| WHAT TO WORK ON |
Each record needs to be transcribed exactly.

─── EXERCISE DATA

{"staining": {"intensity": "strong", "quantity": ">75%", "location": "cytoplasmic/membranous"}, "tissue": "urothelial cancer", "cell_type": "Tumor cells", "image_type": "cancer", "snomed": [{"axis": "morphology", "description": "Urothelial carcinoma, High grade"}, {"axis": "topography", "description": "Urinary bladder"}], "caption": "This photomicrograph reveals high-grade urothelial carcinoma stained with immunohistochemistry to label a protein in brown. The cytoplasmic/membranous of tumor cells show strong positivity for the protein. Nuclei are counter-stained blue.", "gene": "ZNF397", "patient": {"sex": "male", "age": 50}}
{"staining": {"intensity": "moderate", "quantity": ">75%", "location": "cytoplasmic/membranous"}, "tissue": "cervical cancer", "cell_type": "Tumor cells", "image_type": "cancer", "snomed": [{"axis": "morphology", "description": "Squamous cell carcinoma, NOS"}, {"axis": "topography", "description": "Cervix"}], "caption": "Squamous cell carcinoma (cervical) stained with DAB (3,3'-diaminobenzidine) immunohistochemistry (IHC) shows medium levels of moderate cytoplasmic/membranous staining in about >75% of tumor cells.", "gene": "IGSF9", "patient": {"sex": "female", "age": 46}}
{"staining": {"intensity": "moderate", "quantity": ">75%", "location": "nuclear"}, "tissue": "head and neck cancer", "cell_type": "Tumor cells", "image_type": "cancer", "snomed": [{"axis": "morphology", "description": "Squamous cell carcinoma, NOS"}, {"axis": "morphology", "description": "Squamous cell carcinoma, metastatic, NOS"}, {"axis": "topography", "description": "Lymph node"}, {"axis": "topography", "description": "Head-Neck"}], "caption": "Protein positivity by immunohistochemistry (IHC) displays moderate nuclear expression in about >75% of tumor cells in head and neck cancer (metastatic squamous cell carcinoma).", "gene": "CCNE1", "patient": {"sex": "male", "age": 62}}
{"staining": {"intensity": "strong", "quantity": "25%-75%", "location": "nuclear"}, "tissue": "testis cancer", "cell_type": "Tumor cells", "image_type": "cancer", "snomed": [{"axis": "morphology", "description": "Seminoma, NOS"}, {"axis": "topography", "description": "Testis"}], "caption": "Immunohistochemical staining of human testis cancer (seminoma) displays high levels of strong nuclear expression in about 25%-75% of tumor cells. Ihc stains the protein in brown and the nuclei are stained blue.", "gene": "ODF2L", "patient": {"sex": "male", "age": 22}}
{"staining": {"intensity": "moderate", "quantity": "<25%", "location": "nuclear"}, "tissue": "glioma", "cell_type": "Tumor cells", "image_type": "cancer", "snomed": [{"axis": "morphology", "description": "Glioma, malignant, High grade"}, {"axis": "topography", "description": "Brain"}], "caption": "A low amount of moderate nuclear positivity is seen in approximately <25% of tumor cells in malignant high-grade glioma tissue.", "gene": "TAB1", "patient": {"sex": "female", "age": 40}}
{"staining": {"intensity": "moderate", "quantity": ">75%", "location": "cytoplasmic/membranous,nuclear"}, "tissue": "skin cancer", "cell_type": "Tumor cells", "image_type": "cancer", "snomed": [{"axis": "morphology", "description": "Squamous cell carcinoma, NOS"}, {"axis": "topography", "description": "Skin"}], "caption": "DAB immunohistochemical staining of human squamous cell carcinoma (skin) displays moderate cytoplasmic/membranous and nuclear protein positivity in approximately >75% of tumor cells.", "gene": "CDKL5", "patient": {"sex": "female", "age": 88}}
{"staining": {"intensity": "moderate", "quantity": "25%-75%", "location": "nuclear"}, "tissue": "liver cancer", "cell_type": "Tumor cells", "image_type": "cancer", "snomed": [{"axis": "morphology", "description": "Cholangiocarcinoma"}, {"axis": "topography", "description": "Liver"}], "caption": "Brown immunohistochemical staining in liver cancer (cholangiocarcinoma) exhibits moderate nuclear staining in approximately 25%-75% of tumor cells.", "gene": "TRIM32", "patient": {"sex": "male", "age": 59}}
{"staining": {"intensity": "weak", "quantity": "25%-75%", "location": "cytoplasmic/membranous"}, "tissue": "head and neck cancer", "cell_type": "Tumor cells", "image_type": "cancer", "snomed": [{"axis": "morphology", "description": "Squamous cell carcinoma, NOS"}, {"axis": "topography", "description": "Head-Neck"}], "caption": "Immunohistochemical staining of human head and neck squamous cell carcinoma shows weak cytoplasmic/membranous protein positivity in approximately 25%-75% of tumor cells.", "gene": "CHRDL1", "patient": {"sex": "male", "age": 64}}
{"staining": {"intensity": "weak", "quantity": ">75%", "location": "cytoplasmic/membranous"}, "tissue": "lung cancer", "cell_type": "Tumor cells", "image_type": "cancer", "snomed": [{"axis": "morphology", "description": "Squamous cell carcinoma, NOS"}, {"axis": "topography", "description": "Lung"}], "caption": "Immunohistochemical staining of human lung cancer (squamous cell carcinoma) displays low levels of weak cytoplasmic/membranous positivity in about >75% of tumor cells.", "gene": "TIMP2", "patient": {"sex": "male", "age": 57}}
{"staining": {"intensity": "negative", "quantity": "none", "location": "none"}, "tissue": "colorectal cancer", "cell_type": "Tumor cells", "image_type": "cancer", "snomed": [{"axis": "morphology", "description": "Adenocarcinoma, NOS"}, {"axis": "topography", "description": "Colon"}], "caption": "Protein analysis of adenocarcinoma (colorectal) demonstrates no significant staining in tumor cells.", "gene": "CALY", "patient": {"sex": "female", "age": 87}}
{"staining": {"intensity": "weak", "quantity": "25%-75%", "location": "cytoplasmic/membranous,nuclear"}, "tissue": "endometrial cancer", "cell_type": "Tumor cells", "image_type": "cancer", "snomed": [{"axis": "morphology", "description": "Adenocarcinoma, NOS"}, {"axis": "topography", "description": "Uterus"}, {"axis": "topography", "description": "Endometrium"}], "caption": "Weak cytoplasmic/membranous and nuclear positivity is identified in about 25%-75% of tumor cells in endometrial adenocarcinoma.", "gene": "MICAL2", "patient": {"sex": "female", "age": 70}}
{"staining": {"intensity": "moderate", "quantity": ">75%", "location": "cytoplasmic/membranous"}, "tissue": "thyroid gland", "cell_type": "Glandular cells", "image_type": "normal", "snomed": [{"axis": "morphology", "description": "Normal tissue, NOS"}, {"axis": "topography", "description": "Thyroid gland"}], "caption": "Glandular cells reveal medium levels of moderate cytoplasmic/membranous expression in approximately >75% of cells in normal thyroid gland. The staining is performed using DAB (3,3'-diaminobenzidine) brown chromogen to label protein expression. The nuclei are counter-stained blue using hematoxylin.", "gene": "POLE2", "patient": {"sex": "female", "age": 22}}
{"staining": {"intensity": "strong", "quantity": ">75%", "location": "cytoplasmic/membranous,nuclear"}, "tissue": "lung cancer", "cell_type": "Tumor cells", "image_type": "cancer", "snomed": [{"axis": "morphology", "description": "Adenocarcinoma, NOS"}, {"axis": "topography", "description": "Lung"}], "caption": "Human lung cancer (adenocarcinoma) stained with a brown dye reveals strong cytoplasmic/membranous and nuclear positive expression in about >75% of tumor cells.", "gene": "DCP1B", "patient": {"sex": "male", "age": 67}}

──────

| EXERCISE RESULT |
{"staining": {"intensity": "strong", "quantity": ">75%", "location": "cytoplasmic/membranous"}, "tissue": "urothelial cancer", "cell_type": "Tumor cells", "image_type": "cancer", "snomed": [{"axis": "morphology", "description": "Urothelial carcinoma, High grade"}, {"axis": "topography", "description": "Urinary bladder"}], "caption": "This photomicrograph reveals high-grade urothelial carcinoma stained with immunohistochemistry to label a protein in brown. The cytoplasmic/membranous of tumor cells show strong positivity for the protein. Nuclei are counter-stained blue.", "gene": "ZNF397", "patient": {"sex": "male", "age": 50}}
{"staining": {"intensity": "moderate", "quantity": ">75%", "location": "cytoplasmic/membranous"}, "tissue": "cervical cancer", "cell_type": "Tumor cells", "image_type": "cancer", "snomed": [{"axis": "morphology", "description": "Squamous cell carcinoma, NOS"}, {"axis": "topography", "description": "Cervix"}], "caption": "Squamous cell carcinoma (cervical) stained with DAB (3,3'-diaminobenzidine) immunohistochemistry (IHC) shows medium levels of moderate cytoplasmic/membranous staining in about >75% of tumor cells.", "gene": "IGSF9", "patient": {"sex": "female", "age": 46}}
{"staining": {"intensity": "moderate", "quantity": ">75%", "location": "nuclear"}, "tissue": "head and neck cancer", "cell_type": "Tumor cells", "image_type": "cancer", "snomed": [{"axis": "morphology", "description": "Squamous cell carcinoma, NOS"}, {"axis": "morphology", "description": "Squamous cell carcinoma, metastatic, NOS"}, {"axis": "topography", "description": "Lymph node"}, {"axis": "topography", "description": "Head-Neck"}], "caption": "Protein positivity by immunohistochemistry (IHC) displays moderate nuclear expression in about >75% of tumor cells in head and neck cancer (metastatic squamous cell carcinoma).", "gene": "CCNE1", "patient": {"sex": "male", "age": 62}}
{"staining": {"intensity": "strong", "quantity": "25%-75%", "location": "nuclear"}, "tissue": "testis cancer", "cell_type": "Tumor cells", "image_type": "cancer", "snomed": [{"axis": "morphology", "description": "Seminoma, NOS"}, {"axis": "topography", "description": "Testis"}], "caption": "Immunohistochemical staining of human testis cancer (seminoma) displays high levels of strong nuclear expression in about 25%-75% of tumor cells. Ihc stains the protein in brown and the nuclei are stained blue.", "gene": "ODF2L", "patient": {"sex": "male", "age": 22}}
{"staining": {"intensity": "moderate", "quantity": "<25%", "location": "nuclear"}, "tissue": "glioma", "cell_type": "Tumor cells", "image_type": "cancer", "snomed": [{"axis": "morphology", "description": "Glioma, malignant, High grade"}, {"axis": "topography", "description": "Brain"}], "caption": "A low amount of moderate nuclear positivity is seen in approximately <25% of tumor cells in malignant high-grade glioma tissue.", "gene": "TAB1", "patient": {"sex": "female", "age": 40}}
{"staining": {"intensity": "moderate", "quantity": ">75%", "location": "cytoplasmic/membranous,nuclear"}, "tissue": "skin cancer", "cell_type": "Tumor cells", "image_type": "cancer", "snomed": [{"axis": "morphology", "description": "Squamous cell carcinoma, NOS"}, {"axis": "topography", "description": "Skin"}], "caption": "DAB immunohistochemical staining of human squamous cell carcinoma (skin) displays moderate cytoplasmic/membranous and nuclear protein positivity in approximately >75% of tumor cells.", "gene": "CDKL5", "patient": {"sex": "female", "age": 88}}
{"staining": {"intensity": "moderate", "quantity": "25%-75%", "location": "nuclear"}, "tissue": "liver cancer", "cell_type": "Tumor cells", "image_type": "cancer", "snomed": [{"axis": "morphology", "description": "Cholangiocarcinoma"}, {"axis": "topography", "description": "Liver"}], "caption": "Brown immunohistochemical staining in liver cancer (cholangiocarcinoma) exhibits moderate nuclear staining in approximately 25%-75% of tumor cells.", "gene": "TRIM32", "patient": {"sex": "male", "age": 59}}
{"staining": {"intensity": "weak", "quantity": "25%-75%", "location": "cytoplasmic/membranous"}, "tissue": "head and neck cancer", "cell_type": "Tumor cells", "image_type": "cancer", "snomed": [{"axis": "morphology", "description": "Squamous cell carcinoma, NOS"}, {"axis": "topography", "description": "Head-Neck"}], "caption": "Immunohistochemical staining of human head and neck squamous cell carcinoma shows weak cytoplasmic/membranous protein positivity in approximately 25%-75% of tumor cells.", "gene": "CHRDL1", "patient": {"sex": "male", "age": 64}}
{"staining": {"intensity": "weak", "quantity": ">75%", "location": "cytoplasmic/membranous"}, "tissue": "lung cancer", "cell_type": "Tumor cells", "image_type": "cancer", "snomed": [{"axis": "morphology", "description": "Squamous cell carcinoma, NOS"}, {"axis": "topography", "description": "Lung"}], "caption": "Immunohistochemical staining of human lung cancer (squamous cell carcinoma) displays low levels of weak cytoplasmic/membranous positivity in about >75% of tumor cells.", "gene": "TIMP2", "patient": {"sex": "male", "age": 57}}
{"staining": {"intensity": "negative", "quantity": "none", "location": "none"}, "tissue": "colorectal cancer", "cell_type": "Tumor cells", "image_type": "cancer", "snomed": [{"axis": "morphology", "description": "Adenocarcinoma, NOS"}, {"axis": "topography", "description": "Colon"}], "caption": "Protein analysis of adenocarcinoma (colorectal) demonstrates no significant staining in tumor cells.", "gene": "CALY", "patient": {"sex": "female", "age": 87}}
{"staining": {"intensity": "weak", "quantity": "25%-75%", "location": "cytoplasmic/membranous,nuclear"}, "tissue": "endometrial cancer", "cell_type": "Tumor cells", "image_type": "cancer", "snomed": [{"axis": "morphology", "description": "Adenocarcinoma, NOS"}, {"axis": "topography", "description": "Uterus"}, {"axis": "topography", "description": "Endometrium"}], "caption": "Weak cytoplasmic/membranous and nuclear positivity is identified in about 25%-75% of tumor cells in endometrial adenocarcinoma.", "gene": "MICAL2", "patient": {"sex": "female", "age": 70}}
{"staining": {"intensity": "moderate", "quantity": ">75%", "location": "cytoplasmic/membranous"}, "tissue": "thyroid gland", "cell_type": "Glandular cells", "image_type": "normal", "snomed": [{"axis": "morphology", "description": "Normal tissue, NOS"}, {"axis": "topography", "description": "Thyroid gland"}], "caption": "Glandular cells reveal medium levels of moderate cytoplasmic/membranous expression in approximately >75% of cells in normal thyroid gland. The staining is performed using DAB (3,3'-diaminobenzidine) brown chromogen to label protein expression. The nuclei are counter-stained blue using hematoxylin.", "gene": "POLE2", "patient": {"sex": "female", "age": 22}}
{"staining": {"intensity": "strong", "quantity": ">75%", "location": "cytoplasmic/membranous,nuclear"}, "tissue": "lung cancer", "cell_type": "Tumor cells", "image_type": "cancer", "snomed": [{"axis": "morphology", "description": "Adenocarcinoma, NOS"}, {"axis": "topography", "description": "Lung"}], "caption": "Human lung cancer (adenocarcinoma) stained with a brown dye reveals strong cytoplasmic/membranous and nuclear positive expression in about >75% of tumor cells.", "gene": "DCP1B", "patient": {"sex": "male", "age": 67}}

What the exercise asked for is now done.